Quando voi aiutate, ad esempio, la catechesi nella vostra diocesi ad essere più ecumenica, nei suoi testi e nella mentalità dei suoi catechisti, e cercate che sia rispettato e valorizzato quanto c’è di positivo negli altri fratelli cristiani, negli ebrei, nelle persone di altre fedi o in coloro che non ne professano nessuna, in realtà non fate altro che cercar di vivere un’elementare esigenza del vangelo. O quando noi nell’approfondire o studiare la religione cristiana a tutti i livelli, esponiamo lealmente e teniamo conto della posizione dei cristiani di chiese diverse dalla nostra, sottomettendo il nostro cristianesimo ad un sano confronto, lo stiamo arricchendo.

L’ecumenismo, come primo frutto, ci porta ad un cristianesimo più genuino ed autentico, perché mettendoci davanti a forme diverse, ci obbliga a verificare quanto il nostro modo di vivere e di pensare sia aderente al vangelo.

Perciò quel grande ecumenista che fu Y. Congar, recentemente scomparso, poteva dire: «Ogni volta che noi progrediamo nel senso evangelico, facendo le cose in modo più perfetto, od ogni volta che cerchiamo di evitare quegli sbagli che sono stati fatti prima della scadenza fatale delle grandi rotture, noi curiamo le ferite del corpo cristiano, diamo vita e vigore al movimento che lavora all’unità tra i cristiani».

Se è vero – nonostante tutti i rischi che ciò implica, come ben mostra la storia – che la chiesa deve poter riconoscere al suo interno ciò che è concorde con la fede cristiana e ciò che la nega, è pur certo che molti dei motivi che hanno separato i cristiani non erano teologici, ma culturali, politici, economici,  cioè più dovuti alla debolezza umana che a esigenze evangeliche.

Per cui aveva ragione P. Foresi nel dire che è successo fra le chiese cristiane quello che spesso accade tra gli sposati: le differenze, i momenti di crisi fra marito e moglie sono inevitabili; solo che quando c’è l’amore si superano, ed anzi risultano preziosi per far crescere e maturare il rapporto fra i due; quando l’amore non c’è, si utilizzano quei problemi come motivazione per separarsi. Ma la separazione avviene non tanto per i problemi ma, normalmente, perché è mancato un amore sufficientemente maturo!

L’ecumenismo si esercita perciò non soltanto dialogando, pregando o servendo l’umanità insieme a cristiani di altre denominazioni. Lo si fa anche vivendo, pure all’interno della nostra propria comunità, in modo veramente evangelico. Con ciò si evitano altre future spaccature e si cresce nell’unità anche con gli altri cristiani, perché si diventa di più Cristo, Colui che ci fa uno. È questo che si riconosce quando si dice che l’ecumenismo ci ha fatto passare dall’ecclesiocentrismo (pretendere che gli altri si convertano alla nostra propria chiesa), al cristocentrismo, cioè alla permanente riforma e conversione al vangelo per crescere tutti di più verso il Cristo.

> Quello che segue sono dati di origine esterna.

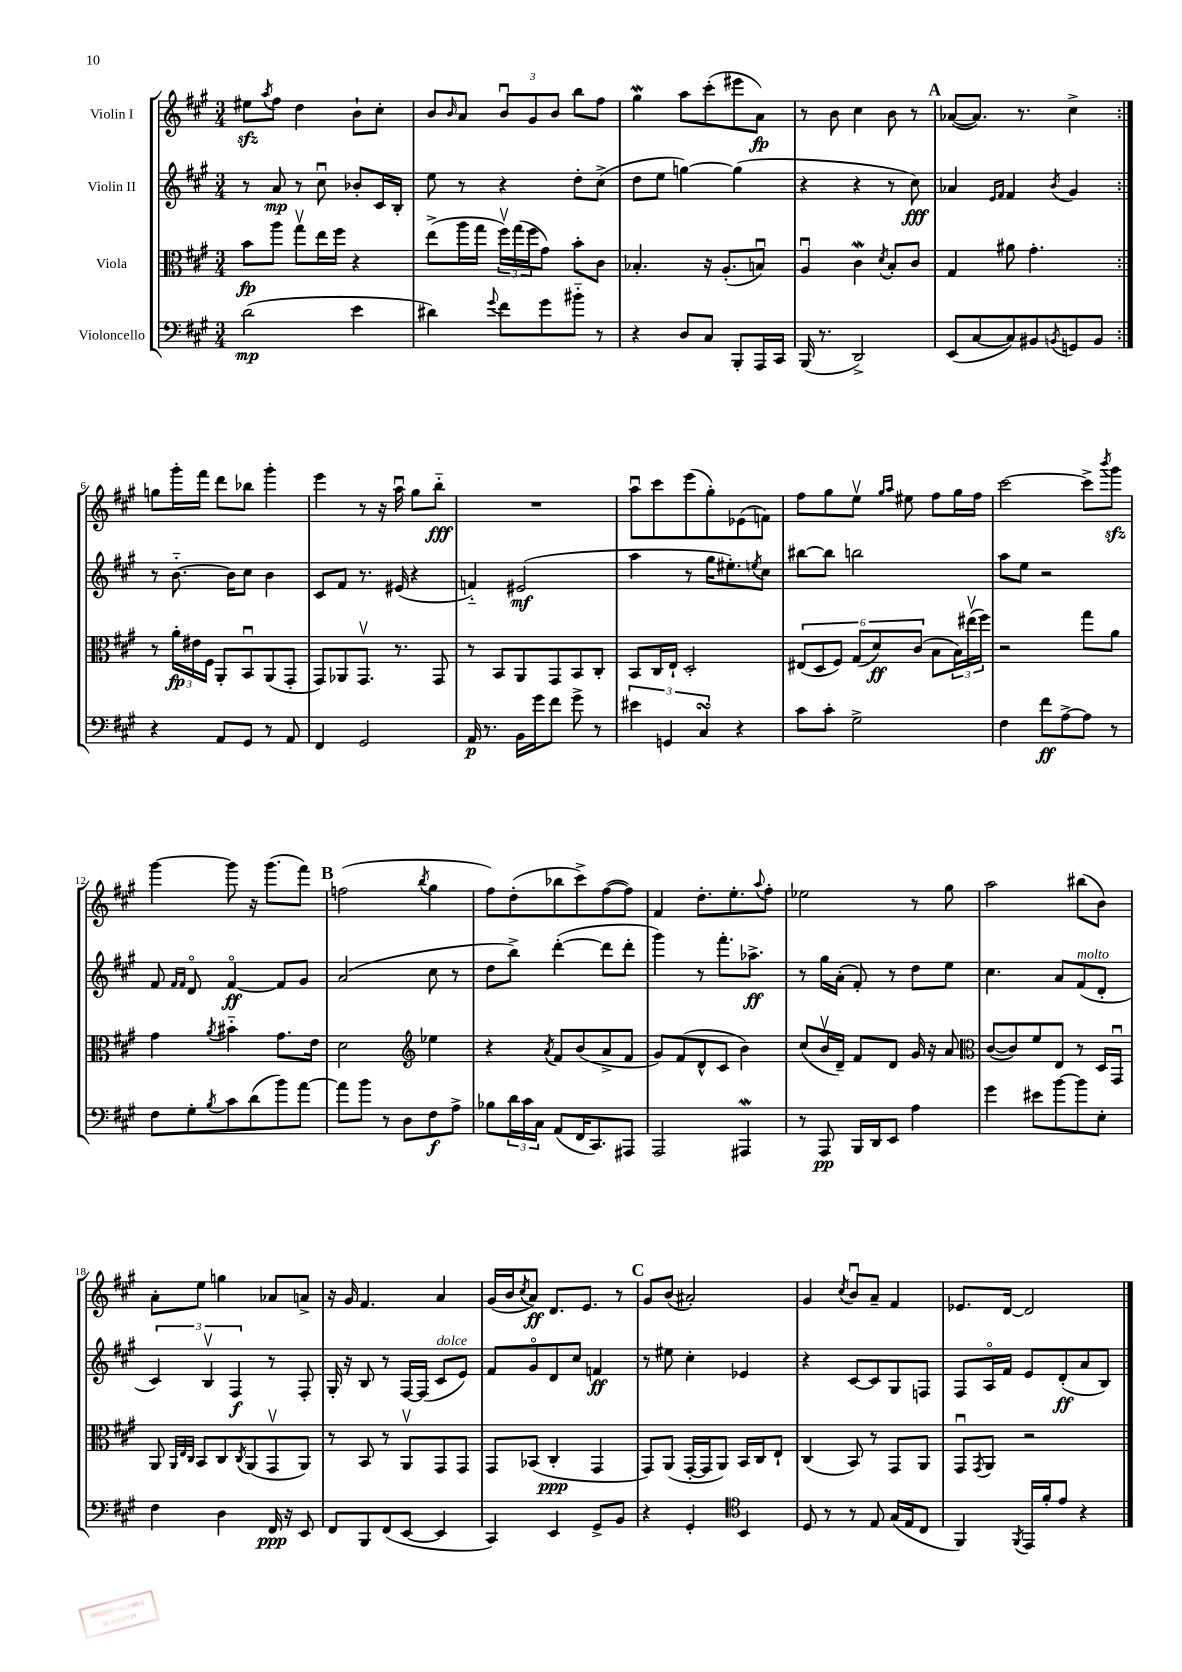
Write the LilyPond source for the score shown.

<<
\new StaffGroup <<
\new Staff = "s0" \with { instrumentName = "Violin I" } {
    \clef treble \key a \major \numericTimeSignature \time 3/4
    \repeat volta 2 { eis''8\sfz \acciaccatura { a''8 } fis''8 d''4 b'8-! cis''8-. |
    b'8 \grace { b'16 } a'8 \tuplet 3/2 { b'8\downbow gis'8 b'8 } b''8 fis''8 |
    gis''4\mordent a''8 cis'''8-.( eis'''8 a'8\fp) |
    r8 b'8 cis''4 b'8 r8 |
    \mark \markup { \bold "A" } aes'8~( aes'8.) r8. cis''4-> | }
    g''8 gis'''16-. fis'''16 d'''8 bes''8 gis'''4-. |
    e'''4 r8 r16 a''16\downbow gis''8 b''8-_\fff |
    R2. |
    a''8\downbow cis'''8 e'''8( gis''8-.) ees'8( f'8) |
    fis''8 gis''8 e''8\upbow \grace { gis''16 a''16 } eis''8 fis''8 gis''16 fis''16 |
    cis'''2~ cis'''8-> \acciaccatura { b'''8 } gis'''8\sfz |
    gis'''4~ gis'''8 r16 gis'''8.( fis'''8) |
    \mark \markup { \bold "B" } f''2( \acciaccatura { b''8 } gis''4 |
    fis''8) d''8-.( bes''8 cis'''8->) fis''8~( fis''8) |
    fis'4 d''8.-. e''8.-. \appoggiatura { a''8 } fis''8-. |
    ees''2 r8 gis''8 |
    a''2 bis''8( b'8) |
    a'8-. e''8 g''4 aes'8 a'8-> |
    r16 gis'16 fis'4. a'4 |
    gis'16( b'16 \acciaccatura { cis''8 } a'8\ff) d'8. e'8. r8 |
    \mark \markup { \bold "C" } gis'8 b'8( ais'2-.) |
    gis'4 \acciaccatura { cis''8 } b'8\downbow a'8-- fis'4 |
    ees'8. d'16~ d'2 \bar "|." |
}
\new Staff = "s1" \with { instrumentName = "Violin II" } {
    \clef treble \key a \major \numericTimeSignature \time 3/4
    \repeat volta 2 { r8 a'8\mp r8 cis''8\downbow bes'8-. cis'16 b16-. |
    e''8 r8 r4 d''8-. cis''8->( |
    d''8 e''8 g''4~) g''4( |
    r4 r4 r8 cis''8\fff) |
    \mark \markup { \bold "A" } aes'4 \grace { e'16 fis'16 } fis'4 \acciaccatura { b'8 } gis'4 | }
    r8 b'8.~-_ b'16 cis''8 b'4 |
    cis'8 fis'8 r8. eis'16( r4 |
    f'4-_) eis'2\mf( |
    a''4 r8 gis''16 eis''8.-.) \acciaccatura { e''8 } cis''8 |
    bis''8~ bis''8 b''2 |
    a''8 e''8 r2 |
    fis'8 \grace { fis'16 fis'16 } d'8\flageolet fis'4~\flageolet\ff fis'8 gis'8 |
    \mark \markup { \bold "B" } a'2( cis''8 r8 |
    d''8 b''8->) d'''4~-.( d'''8 d'''8-. |
    gis'''4) r8 fis'''8.-. aes''8.->\ff |
    r8 gis''16 a'16-.( fis'8-.) r8 d''8 e''8 |
    cis''4. a'8 fis'8^\markup { \italic "molto" }( d'8-. |
    \tuplet 3/2 { cis'4) b4\upbow fis4\f } r8 fis8-. |
    gis16-. r16 b8 r8 fis16~ fis16( cis'8^\markup { \italic "dolce" } e'8) |
    fis'8 gis'8\flageolet d'8 cis''8 f'4\ff |
    \mark \markup { \bold "C" } r8 eis''8 cis''4-. ees'4 |
    r4 cis'8~ cis'8 gis8 f8 |
    fis8 a16\flageolet fis'16 e'8 d'8-.\ff( a'8 b8) \bar "|." |
}
\new Staff = "s2" \with { instrumentName = "Viola" } {
    \clef alto \key a \major \numericTimeSignature \time 3/4
    \repeat volta 2 { b'8\fp a''8 gis''8\upbow e''16 fis''16 r4 |
    e''8->( a''16 gis''16 \tuplet 3/2 { fis''16\upbow) gis''16( fis''16 } gis'8) b'8-. cis'8 |
    bes4.-. r16 a8.-.( b8\downbow) |
    a4\downbow cis'4\mordent \acciaccatura { d'8 } b8-. cis'8 |
    \mark \markup { \bold "A" } gis4 ais'8 gis'4.-. | }
    r8 \tuplet 3/2 { a'16-.\fp eis'16 fis16 } a,8-. b,8\downbow a,8( gis,8-. |
    gis,8) aes,8 gis,8.\upbow r8. gis,8 |
    r8 b,8 a,8 gis,8 b,8 cis8-. |
    b,8 cis16 e16-! d2-. |
    \tuplet 6/4 { eis8( d8 fis8) gis8( d'8\ff) cis'8( } b8 \tuplet 3/2 { b16) eis''16\upbow( fis''16) } |
    r2 gis''8 a'8 |
    gis'4 \acciaccatura { a'8 } bis'4-_ gis'8. e'16 |
    \mark \markup { \bold "B" } d'2 \clef treble ees''4 |
    r4 \acciaccatura { a'8 } fis'8 b'8( a'8-> fis'8 |
    gis'8) fis'8( d'8-^ cis'8 b'4) |
    cis''8( b'16\upbow d'16--) fis'8 d'8 gis'16 r16 a'8 |
    \clef alto cis'8~( cis'8) fis'8 e8 r8 d16 gis,16\downbow |
    a,8 \grace { a,32 e32 cis32 } b,8 cis8 \acciaccatura { cis8 } a,8( gis,8\upbow a,8) |
    r8 b,8 r8 a,8\upbow gis,8 gis,8 |
    gis,8 bes,8( cis4-.\ppp gis,4 |
    \mark \markup { \bold "C" } gis,8) a,8( gis,16~-. gis,16 a,8) b,16 cis16 e8-! |
    cis4( b,8) r8 gis,8 a,8 |
    gis,8\downbow \acciaccatura { gis,8 } a,8 r2 \bar "|." |
}
\new Staff = "s3" \with { instrumentName = "Violoncello" } {
    \clef bass \key a \major \numericTimeSignature \time 3/4
    \repeat volta 2 { d'2\mp( e'4 |
    dis'4) \appoggiatura { gis'8 } fis'8 gis'8 bis'8-_ r8 |
    r4 d8 cis8 b,,8-. a,,16 cis,16 |
    b,,16( r8. d,2->) |
    \mark \markup { \bold "A" } e,8( cis8~ cis8) bis,8 \acciaccatura { b,8 } g,8 b,8 | }
    r4 a,8 gis,8 r8 a,8 |
    fis,4 gis,2 |
    a,16\p r8. b,16 gis'16 fis'8 gis'8-> r8 |
    \tuplet 3/2 { eis'4 g,4 cis4\turn } r4 |
    cis'8 cis'8-. gis2-> |
    fis4 fis'8\ff a8~-> a8 r8 |
    fis8 gis8-. \acciaccatura { b8 } cis'8 d'8( b'8) a'8~ |
    \mark \markup { \bold "B" } a'8 b'8 r8 d8 fis8\f a8-> |
    bes8 \tuplet 3/2 { d'16 cis'16 cis16 } a,8( fis,16 cis,8.) ais,,8 |
    a,,2 ais,,4\mordent |
    r8 a,,8\pp b,,16 d,16 e,8 a4 |
    gis'4 eis'8 b'8~ b'8 e8-. |
    fis4 d4 fis,16\ppp r16 e,8 |
    fis,8 b,,8 fis,8( e,8~ e,4 |
    cis,4) e,4 gis,8-> b,8 |
    \mark \markup { \bold "C" } r4 gis,4-. \clef tenor b,4 |
    d8 r8 r8 e8 gis16( e16 cis8 |
    fis,4) \acciaccatura { fis,8 } e,16 fis'16-. e'8 r4 \bar "|." |
}
>>
>>
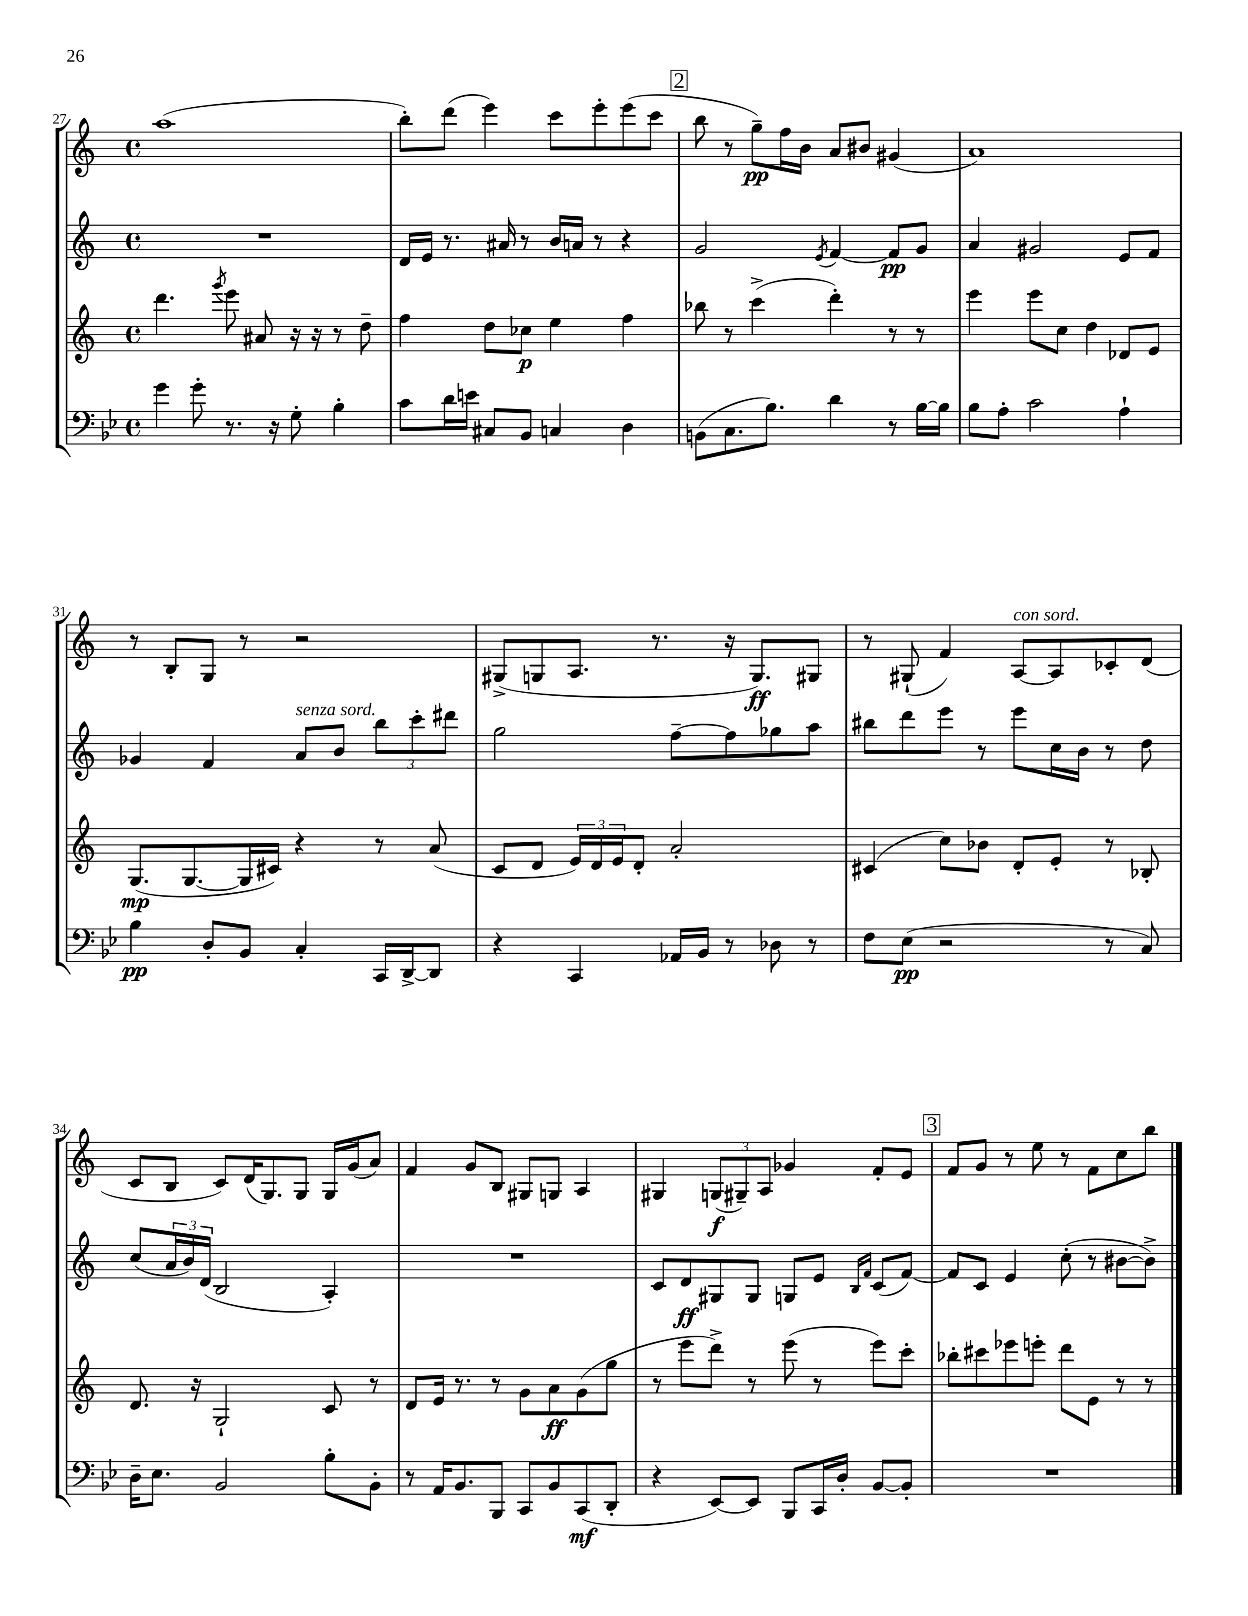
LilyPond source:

<<
\new StaffGroup <<
\new Staff = "s0" {
    \clef treble \key c \major \defaultTimeSignature \time 4/4
    a''1( |
    b''8-.) d'''8( e'''4) c'''8 e'''8-. e'''8( c'''8 |
    \mark \markup { \box "2" } b''8 r8 g''8--\pp) f''16 b'16 a'8 bis'8 gis'4( |
    a'1) |
    r8 b8-. g8 r8 r2 |
    gis8->( g8 a8. r8. r16 g8.\ff) gis8 |
    r8 gis8-!( f'4) a8~^\markup { \italic "con sord." } a8 ces'8-. d'8( |
    c'8 b8 c'8) d'16( g8.) g8 g16 g'16( a'8) |
    f'4 g'8 b8 gis8 g8 a4 |
    gis4 \tuplet 3/2 { g8\f( gis8--) a8 } ges'4 f'8-. e'8 |
    \mark \markup { \box "3" } f'8 g'8 r8 e''8 r8 f'8 c''8 b''8 \bar "|." |
}
\new Staff = "s1" {
    \clef treble \key c \major \defaultTimeSignature \time 4/4
    R1 |
    d'16 e'16 r8. ais'16 r8 b'16 a'16 r8 r4 |
    \mark \markup { \box "2" } g'2 \acciaccatura { e'8 } f'4~ f'8\pp g'8 |
    a'4 gis'2 e'8 f'8 |
    ges'4 f'4 a'8^\markup { \italic "senza sord." } b'8 \tuplet 3/2 { b''8 c'''8-. dis'''8 } |
    g''2 f''8~-- f''8 ges''8 a''8 |
    bis''8 d'''8 e'''8 r8 e'''8 c''16 b'16 r8 d''8 |
    c''8( \tuplet 3/2 { a'16 b'16) d'16( } b2 a4-.) |
    R1 |
    c'8 d'8\ff gis8 gis8 g8 e'8 \grace { b16 f'16 } c'8( f'8~) |
    \mark \markup { \box "3" } f'8 c'8 e'4 c''8-.( r8 bis'8~ bis'8->) \bar "|." |
}
\new Staff = "s2" {
    \clef treble \key c \major \defaultTimeSignature \time 4/4
    d'''4. \acciaccatura { g'''8 } e'''8 ais'8 r16 r16 r8 d''8-- |
    f''4 d''8 ces''8\p e''4 f''4 |
    \mark \markup { \box "2" } bes''8 r8 c'''4->( d'''4-.) r8 r8 |
    e'''4 e'''8 c''8 d''4 des'8 e'8 |
    g8.\mp( g8.~ g16 cis'16) r4 r8 a'8( |
    c'8 d'8 \tuplet 3/2 { e'16) d'16 e'16 } d'8-. a'2-. |
    cis'4( c''8) bes'8 d'8-. e'8-. r8 bes8-. |
    d'8. r16 g2-! c'8 r8 |
    d'8 e'16 r8. r8 g'8 a'8\ff g'8( g''8 |
    r8 e'''8 d'''8->) r8 e'''8( r8 e'''8) c'''8-. |
    \mark \markup { \box "3" } bes''8-. cis'''8 ees'''8 e'''8-. d'''8 e'8 r8 r8 \bar "|." |
}
\new Staff = "s3" {
    \clef bass \key bes \major \defaultTimeSignature \time 4/4
    g'4 g'8-. r8. r16 g8-. bes4-. |
    c'8 d'16 e'16 cis8 bes,8 c4 d4 |
    \mark \markup { \box "2" } b,8( c8. bes8.) d'4 r8 bes16~ bes16 |
    bes8 a8-. c'2 a4-! |
    bes4\pp d8-. bes,8 c4-. c,16 d,16~-> d,8 |
    r4 c,4 aes,16 bes,16 r8 des8 r8 |
    f8 ees8\pp( r2 r8 c8) |
    d16-- ees8. bes,2 bes8-. bes,8-. |
    r8 a,16 bes,8. bes,,8 c,8 bes,8 c,8\mf( d,8-. |
    r4 ees,8~) ees,8 bes,,8 c,16 d16-. bes,8~ bes,8-. |
    \mark \markup { \box "3" } R1 \bar "|." |
}
>>
>>
\layout { \context { \Score currentBarNumber = #27 } }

Conosciamo delle parrocchie cattoliche in luoghi dove non esistono cristiani di altre tradizioni che, con il consenso del loro vescovo, hanno fatto dei «gemellaggi» con comunità cristiane di denominazioni diverse, di altre regioni o Paesi. Con esse fanno degli scambi di visite e mantengono corrispondenza, per crescere nella conoscenza e nell’amore fraterno, per aiutarsi a vicenda nei loro bisogni, per uno scambio di doni significativi o pregando per le reciproche necessità, ecc.

Ma prima ancora di andare lontano, quando siete invitati da una comunità della vostra diocesi a parlare di ecumenismo, questo non è altro che un «pretesto» per cercare di contribuire a migliorare la qualità cristiana di quella comunità. Infatti, descrivendo l’ecumenismo e vivendolo, li aiutate a crescere nell’amore e nel rispetto reciproco, insegnate le condizioni e la «tecnica» evangelica del dialogo, proponete di conoscere meglio e soprattutto di vivere la Parola... Tutto ciò, infatti, prima ancora di aggiungere nuove  attività, vivifica ed affina evangelicamente quelle che già ci sono. E questo può interessare tutti. Anche i parroci.